Data shown:
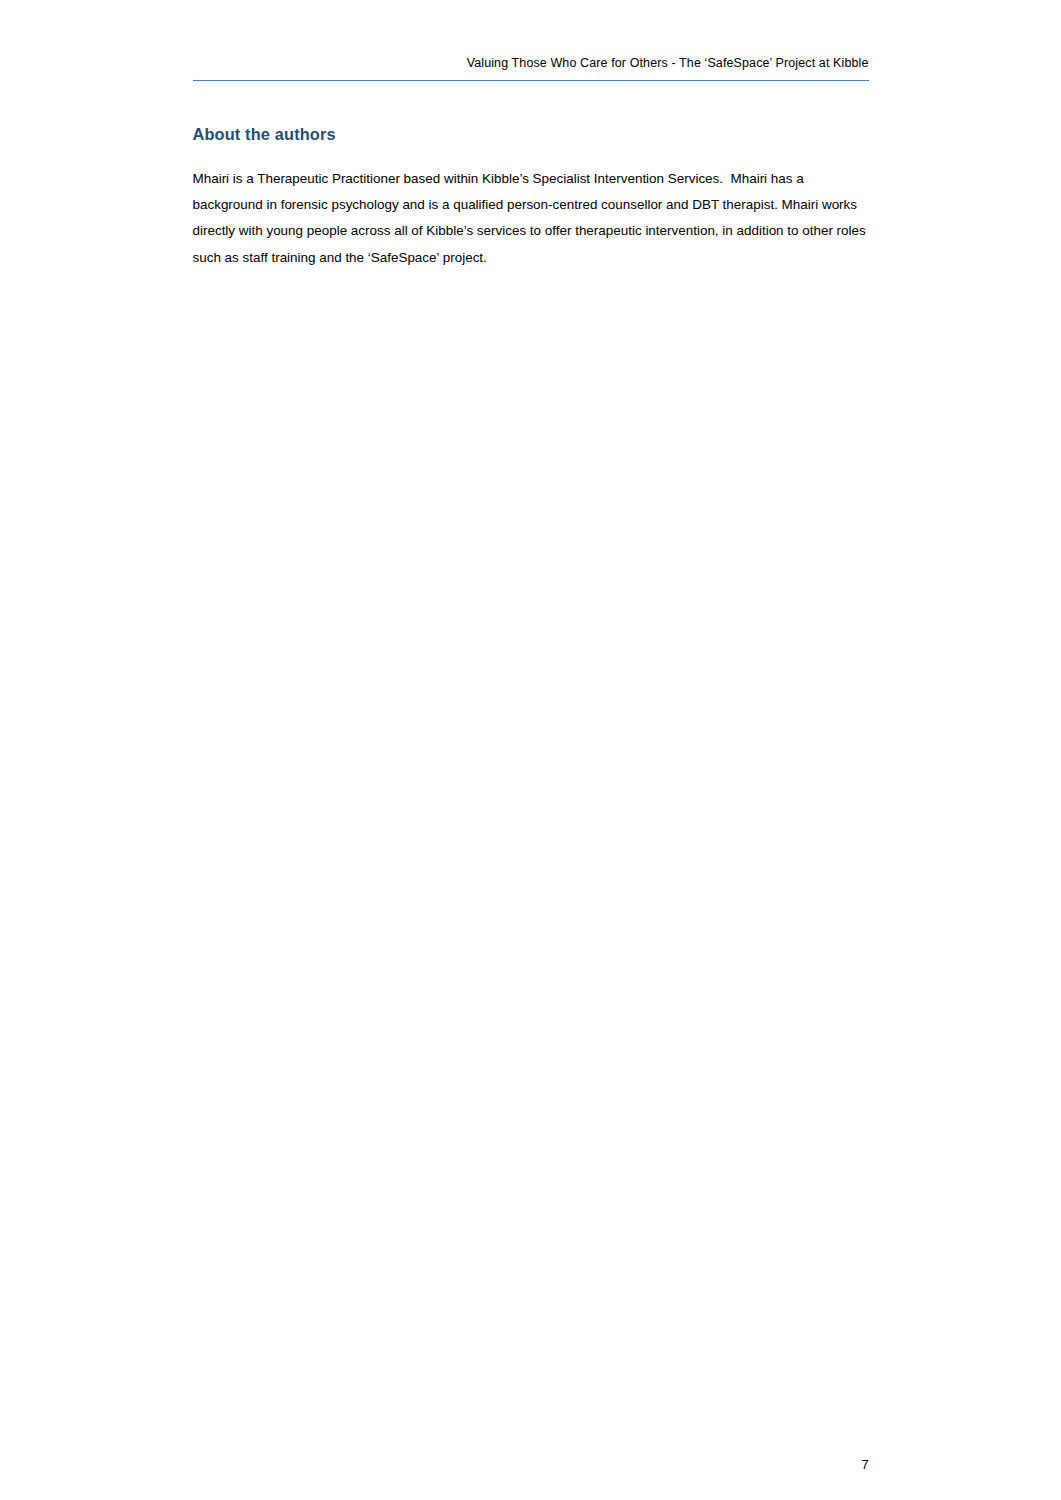Valuing Those Who Care for Others - The ‘SafeSpace’ Project at Kibble
About the authors
Mhairi is a Therapeutic Practitioner based within Kibble’s Specialist Intervention Services. Mhairi has a background in forensic psychology and is a qualified person-centred counsellor and DBT therapist. Mhairi works directly with young people across all of Kibble’s services to offer therapeutic intervention, in addition to other roles such as staff training and the ‘SafeSpace’ project.
7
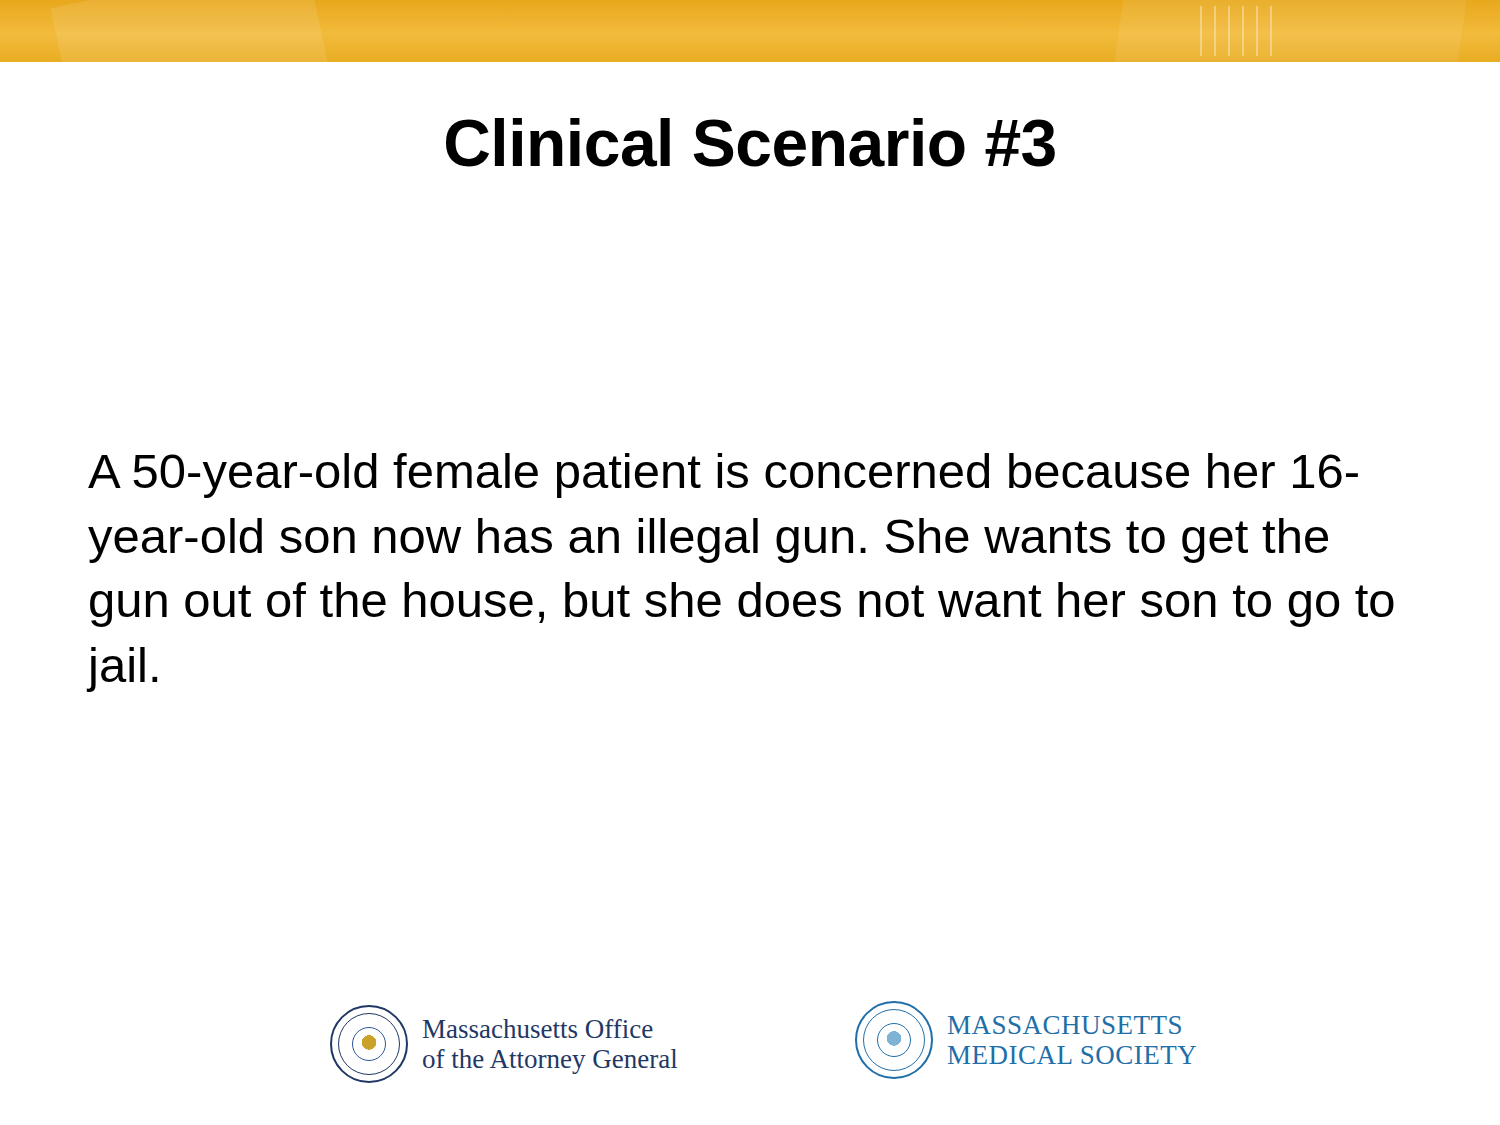Clinical Scenario #3
A 50-year-old female patient is concerned because her 16-year-old son now has an illegal gun. She wants to get the gun out of the house, but she does not want her son to go to jail.
Massachusetts Office
of the Attorney General
Massachusetts
Medical Society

Task objective:
The lines to return are those in the entries above that include "Massachusetts".

Task response:
Massachusetts Office
Massachusetts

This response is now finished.